The Myth of the Andalusian Paradise: Muslims, Christians, and Jews under Islamic Rule in Medieval Spain
By Dario Fernandez-Morera
Published in February 2016
Thibault’s Score: 3/5
The Myth of the Andalusian Paradise is a refutation of the scholars like Maria Rosa Menocal who argues in books such as The Ornament of the World that Islamic Spain was a tolerant society.
I was shocked when I read Fernandez-Morera’s book to find that his view of Medieval Spain contrasted so sharply with Maria Rosa’s view, and that she barely described any of the violence.
Most notably was the ubiquitous presence of sex slavery in Islamic society. Muslim men would buy Christian women as sex slaves, then mass impregnate them. They would allow Christians to breed to keep a livestock population of second class citizens.
The sex slavery was just the tip of the iceberg. Countless massacres, genocides, and population displacements tormented the people of medieval Iberia. Churches and synagogues were razed, books burnt, and art destroyed.
In Dario Fernandez-Morera’s image of the epoch, Muslims are not enlightened despots. Instead, they are ravaging invaders.
I suspect that Dario Fernandez-Morera is closer to the truth than Maria Rosa Menocal, but need to questions his historiography as well. I am not sure that neighboring Christian societies were not just as barbaric as Muslim Spain. The Crusader States, which I have recently read about, also seem like they were very barbaric.
Either way, I gained a lot from reading the two books side by side. I recommend reading both books, and keeping in mind that both are biased.
The Ornament of the World
The Ornament of the World: How Muslims, Jews, and Christians Created a Culture of Tolerance in Medieval Spain
By Maria Rosa Menocal
Published in April 2003
Thibault’s Score: 3/5
The point of this book is to argue that Islam was very tolerant and highly learned in the Middle Ages in Spain. This book was written with a clear agenda to make Muslims look good, and that is immediately disclosed in the book’s opening pages.
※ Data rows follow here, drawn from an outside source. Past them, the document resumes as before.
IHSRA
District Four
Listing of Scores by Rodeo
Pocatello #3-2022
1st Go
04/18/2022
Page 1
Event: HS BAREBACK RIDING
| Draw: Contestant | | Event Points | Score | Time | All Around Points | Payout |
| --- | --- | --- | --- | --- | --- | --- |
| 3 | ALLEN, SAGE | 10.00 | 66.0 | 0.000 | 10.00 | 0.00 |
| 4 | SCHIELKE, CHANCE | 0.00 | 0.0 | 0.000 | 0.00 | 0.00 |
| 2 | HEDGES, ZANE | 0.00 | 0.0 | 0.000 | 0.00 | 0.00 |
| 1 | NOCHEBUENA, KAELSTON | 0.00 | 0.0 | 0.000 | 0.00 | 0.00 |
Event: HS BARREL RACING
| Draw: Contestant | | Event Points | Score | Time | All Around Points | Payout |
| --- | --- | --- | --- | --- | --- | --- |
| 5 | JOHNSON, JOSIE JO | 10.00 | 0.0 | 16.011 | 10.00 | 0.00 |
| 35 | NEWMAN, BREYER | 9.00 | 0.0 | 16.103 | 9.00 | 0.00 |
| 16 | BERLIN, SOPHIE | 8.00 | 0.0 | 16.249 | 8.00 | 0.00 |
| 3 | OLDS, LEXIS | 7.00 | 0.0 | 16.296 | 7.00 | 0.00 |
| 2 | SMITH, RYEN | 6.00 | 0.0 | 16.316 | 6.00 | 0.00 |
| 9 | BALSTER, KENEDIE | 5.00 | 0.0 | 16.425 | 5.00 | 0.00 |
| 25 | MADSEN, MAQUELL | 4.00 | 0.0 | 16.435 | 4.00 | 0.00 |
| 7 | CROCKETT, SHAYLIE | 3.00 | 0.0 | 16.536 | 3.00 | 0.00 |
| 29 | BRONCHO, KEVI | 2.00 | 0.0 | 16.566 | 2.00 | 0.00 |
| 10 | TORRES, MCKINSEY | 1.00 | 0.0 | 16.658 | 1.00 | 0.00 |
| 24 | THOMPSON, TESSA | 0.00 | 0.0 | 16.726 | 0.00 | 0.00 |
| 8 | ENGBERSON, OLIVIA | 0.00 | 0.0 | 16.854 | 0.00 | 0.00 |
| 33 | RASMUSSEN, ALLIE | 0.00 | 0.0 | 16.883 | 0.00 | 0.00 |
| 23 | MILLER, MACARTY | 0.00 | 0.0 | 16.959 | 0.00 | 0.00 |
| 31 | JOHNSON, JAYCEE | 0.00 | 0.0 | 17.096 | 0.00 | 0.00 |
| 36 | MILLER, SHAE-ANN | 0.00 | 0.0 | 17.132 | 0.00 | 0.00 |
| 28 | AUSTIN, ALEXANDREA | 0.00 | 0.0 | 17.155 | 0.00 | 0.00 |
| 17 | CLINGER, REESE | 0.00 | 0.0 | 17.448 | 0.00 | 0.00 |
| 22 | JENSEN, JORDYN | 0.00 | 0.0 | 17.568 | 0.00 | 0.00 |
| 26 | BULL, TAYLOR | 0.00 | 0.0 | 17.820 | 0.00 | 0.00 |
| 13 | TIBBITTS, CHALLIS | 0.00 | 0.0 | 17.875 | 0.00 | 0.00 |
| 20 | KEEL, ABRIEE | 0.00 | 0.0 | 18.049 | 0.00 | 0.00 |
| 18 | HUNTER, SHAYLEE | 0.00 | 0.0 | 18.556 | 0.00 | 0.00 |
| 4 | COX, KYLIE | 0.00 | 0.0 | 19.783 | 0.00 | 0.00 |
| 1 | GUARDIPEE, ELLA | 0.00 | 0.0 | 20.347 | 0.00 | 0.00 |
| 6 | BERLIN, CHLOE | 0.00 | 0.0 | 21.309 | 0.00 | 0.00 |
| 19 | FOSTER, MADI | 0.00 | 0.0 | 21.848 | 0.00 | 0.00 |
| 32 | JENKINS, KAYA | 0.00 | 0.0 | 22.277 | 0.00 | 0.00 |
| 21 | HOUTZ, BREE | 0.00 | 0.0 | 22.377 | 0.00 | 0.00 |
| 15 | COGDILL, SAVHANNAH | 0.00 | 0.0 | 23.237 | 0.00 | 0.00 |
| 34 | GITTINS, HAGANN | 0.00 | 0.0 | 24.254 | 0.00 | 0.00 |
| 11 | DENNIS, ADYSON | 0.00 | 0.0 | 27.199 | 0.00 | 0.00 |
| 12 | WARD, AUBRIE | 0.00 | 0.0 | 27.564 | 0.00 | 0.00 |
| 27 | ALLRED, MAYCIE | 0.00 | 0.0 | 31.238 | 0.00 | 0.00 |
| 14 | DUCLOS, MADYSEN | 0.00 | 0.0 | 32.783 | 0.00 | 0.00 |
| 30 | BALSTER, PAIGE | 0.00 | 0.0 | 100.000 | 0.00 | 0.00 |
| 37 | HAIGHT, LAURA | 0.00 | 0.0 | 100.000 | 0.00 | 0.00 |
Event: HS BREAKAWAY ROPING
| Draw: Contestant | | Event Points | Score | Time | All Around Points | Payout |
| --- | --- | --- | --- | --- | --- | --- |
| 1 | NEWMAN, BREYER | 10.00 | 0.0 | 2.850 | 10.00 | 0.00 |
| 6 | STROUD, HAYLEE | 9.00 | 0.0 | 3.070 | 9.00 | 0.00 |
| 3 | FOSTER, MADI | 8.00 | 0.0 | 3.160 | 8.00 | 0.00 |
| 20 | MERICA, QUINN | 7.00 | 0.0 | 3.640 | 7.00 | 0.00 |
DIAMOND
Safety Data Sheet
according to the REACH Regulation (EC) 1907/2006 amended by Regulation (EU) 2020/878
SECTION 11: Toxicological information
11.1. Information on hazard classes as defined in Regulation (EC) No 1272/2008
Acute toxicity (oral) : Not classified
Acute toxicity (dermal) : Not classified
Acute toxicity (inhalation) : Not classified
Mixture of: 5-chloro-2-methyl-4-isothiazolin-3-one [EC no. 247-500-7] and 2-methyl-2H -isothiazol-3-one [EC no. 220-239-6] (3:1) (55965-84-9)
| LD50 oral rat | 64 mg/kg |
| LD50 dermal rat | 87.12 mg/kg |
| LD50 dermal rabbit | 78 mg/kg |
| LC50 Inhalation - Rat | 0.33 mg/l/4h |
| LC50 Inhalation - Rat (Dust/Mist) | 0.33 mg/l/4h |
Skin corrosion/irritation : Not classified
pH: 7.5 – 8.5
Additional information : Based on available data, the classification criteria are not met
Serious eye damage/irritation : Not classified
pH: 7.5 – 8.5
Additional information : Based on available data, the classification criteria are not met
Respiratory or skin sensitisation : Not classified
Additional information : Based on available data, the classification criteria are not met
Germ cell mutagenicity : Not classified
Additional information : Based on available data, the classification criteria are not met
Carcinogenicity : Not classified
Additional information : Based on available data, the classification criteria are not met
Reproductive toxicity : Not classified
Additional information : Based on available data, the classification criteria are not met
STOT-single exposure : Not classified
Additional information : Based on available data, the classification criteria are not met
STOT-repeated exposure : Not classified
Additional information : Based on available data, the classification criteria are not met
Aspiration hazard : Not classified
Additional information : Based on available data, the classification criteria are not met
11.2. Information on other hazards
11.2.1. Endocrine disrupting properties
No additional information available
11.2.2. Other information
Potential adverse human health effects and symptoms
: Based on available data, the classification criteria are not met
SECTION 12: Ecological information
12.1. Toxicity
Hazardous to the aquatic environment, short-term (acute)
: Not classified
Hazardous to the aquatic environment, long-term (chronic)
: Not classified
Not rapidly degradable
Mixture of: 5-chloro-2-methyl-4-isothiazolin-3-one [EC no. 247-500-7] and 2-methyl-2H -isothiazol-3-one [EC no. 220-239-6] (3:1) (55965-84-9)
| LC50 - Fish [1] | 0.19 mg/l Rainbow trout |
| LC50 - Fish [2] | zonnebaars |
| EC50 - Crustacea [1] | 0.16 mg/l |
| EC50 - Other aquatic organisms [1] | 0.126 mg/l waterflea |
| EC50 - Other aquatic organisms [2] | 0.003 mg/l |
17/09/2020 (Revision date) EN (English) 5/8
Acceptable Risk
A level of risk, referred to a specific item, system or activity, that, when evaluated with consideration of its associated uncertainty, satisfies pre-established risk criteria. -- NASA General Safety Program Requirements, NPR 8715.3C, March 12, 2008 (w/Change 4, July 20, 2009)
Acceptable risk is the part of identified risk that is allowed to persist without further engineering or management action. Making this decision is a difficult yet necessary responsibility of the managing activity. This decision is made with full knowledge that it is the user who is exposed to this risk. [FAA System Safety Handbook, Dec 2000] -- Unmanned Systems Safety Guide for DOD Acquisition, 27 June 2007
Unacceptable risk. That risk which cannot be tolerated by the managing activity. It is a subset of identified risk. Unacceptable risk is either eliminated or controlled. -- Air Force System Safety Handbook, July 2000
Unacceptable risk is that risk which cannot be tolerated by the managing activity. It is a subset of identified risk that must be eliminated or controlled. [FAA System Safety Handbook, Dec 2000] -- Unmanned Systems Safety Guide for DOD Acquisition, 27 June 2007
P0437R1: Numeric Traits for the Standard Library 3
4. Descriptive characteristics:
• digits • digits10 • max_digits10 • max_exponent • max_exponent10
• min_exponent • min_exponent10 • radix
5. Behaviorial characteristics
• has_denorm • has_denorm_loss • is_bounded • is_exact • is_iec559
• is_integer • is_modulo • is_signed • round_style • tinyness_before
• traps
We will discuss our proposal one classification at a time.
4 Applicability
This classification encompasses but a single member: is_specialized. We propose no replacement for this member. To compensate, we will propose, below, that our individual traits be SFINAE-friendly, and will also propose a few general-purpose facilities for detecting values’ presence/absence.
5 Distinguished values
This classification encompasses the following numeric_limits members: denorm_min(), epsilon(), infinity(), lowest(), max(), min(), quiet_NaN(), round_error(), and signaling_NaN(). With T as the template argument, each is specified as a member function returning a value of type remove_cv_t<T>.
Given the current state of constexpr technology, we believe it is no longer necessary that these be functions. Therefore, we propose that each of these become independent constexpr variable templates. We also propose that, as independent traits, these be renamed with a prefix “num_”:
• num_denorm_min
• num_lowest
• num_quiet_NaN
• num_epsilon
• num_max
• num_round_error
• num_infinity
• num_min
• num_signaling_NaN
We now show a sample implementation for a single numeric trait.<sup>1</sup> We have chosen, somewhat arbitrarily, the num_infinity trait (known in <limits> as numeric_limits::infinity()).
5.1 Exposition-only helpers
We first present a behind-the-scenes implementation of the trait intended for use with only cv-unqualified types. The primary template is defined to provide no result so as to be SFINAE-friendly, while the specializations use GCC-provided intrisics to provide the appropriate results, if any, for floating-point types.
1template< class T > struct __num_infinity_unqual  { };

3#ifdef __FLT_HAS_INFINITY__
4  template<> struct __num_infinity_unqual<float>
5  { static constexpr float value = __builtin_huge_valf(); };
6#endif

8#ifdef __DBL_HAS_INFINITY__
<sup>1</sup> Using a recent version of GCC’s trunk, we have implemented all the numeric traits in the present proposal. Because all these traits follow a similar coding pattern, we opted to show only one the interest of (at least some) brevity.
The history of the era is fascinating. I enjoyed learning about how Jews re-created Hebrew, and how Muslims preserved and translated Roman Classics. However that enjoyment was muted by what felt like a constant propagandistic tone that permeates the book.
For example, Maria Rosa Menocal tries very hard to downplay the martyrdom of Christians who protested against the Islamic government. She argues that the Christian martyrs deserved to be killed because they were troublemakers and provocateurs. This position struck me as very morally dubious.
My favorite chapter was the one describing how Maimonides developed Jewish doctrine. He essentially invented Hebrew, using old oral traditions and Spanish Arabic.
Overall, I don’t recommend reading this book alone. It is very biased in favor of the Muslim invaders. I read this book alongside The Myth of the Andalusian Paradise and found it really strange that Maria Rosa Menocal doesn’t address any of the horrors and extremely brutal aspects of the Islamic domination.
I do recommend reading this book along The Myth of the Andalusian Paradise for the sheer polemic value.